PROBLEM: Look below for the line that has "index tip: (33, 26)". Set down the lines from there through the line that has "ring mcp: (91, 47)", exactly as written.

:: DATA FOR THE TASK

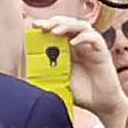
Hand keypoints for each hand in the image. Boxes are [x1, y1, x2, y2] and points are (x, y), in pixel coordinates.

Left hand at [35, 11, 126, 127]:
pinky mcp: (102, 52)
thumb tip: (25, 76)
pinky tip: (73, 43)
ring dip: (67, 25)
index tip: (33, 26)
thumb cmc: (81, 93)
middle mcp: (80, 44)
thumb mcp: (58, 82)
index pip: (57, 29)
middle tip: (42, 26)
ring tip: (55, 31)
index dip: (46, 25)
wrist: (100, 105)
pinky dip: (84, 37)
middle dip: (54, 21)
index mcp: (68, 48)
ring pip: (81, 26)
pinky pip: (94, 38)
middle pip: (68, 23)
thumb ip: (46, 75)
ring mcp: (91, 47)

::::
:: DATA FOR THE TASK

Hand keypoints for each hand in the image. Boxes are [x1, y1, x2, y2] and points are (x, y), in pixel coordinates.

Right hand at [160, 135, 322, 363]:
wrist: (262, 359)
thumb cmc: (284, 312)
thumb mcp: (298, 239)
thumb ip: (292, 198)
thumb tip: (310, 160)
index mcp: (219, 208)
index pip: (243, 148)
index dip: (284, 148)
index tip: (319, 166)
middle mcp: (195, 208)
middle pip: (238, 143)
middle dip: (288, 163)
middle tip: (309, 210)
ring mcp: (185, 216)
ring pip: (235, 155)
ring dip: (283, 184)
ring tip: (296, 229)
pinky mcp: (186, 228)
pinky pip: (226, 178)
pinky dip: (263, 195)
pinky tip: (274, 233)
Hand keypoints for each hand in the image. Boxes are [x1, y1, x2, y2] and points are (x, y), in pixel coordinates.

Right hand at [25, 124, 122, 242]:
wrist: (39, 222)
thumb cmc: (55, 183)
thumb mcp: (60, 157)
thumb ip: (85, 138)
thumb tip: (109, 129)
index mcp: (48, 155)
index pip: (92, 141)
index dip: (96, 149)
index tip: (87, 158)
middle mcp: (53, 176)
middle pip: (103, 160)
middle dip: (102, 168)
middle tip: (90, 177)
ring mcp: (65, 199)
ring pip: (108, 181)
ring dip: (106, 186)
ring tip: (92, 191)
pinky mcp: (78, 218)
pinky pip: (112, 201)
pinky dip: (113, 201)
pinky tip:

::::

RESPONSE TO THE TASK:
index tip: (33, 26)
thumb cmc: (81, 93)
middle mcp: (80, 44)
thumb mcp: (58, 82)
index pip: (57, 29)
middle tip: (42, 26)
ring tip: (55, 31)
index dip: (46, 25)
wrist: (100, 105)
pinky dip: (84, 37)
middle dip: (54, 21)
index mcp: (68, 48)
ring pip: (81, 26)
pinky pip: (94, 38)
middle pip: (68, 23)
thumb ip: (46, 75)
ring mcp: (91, 47)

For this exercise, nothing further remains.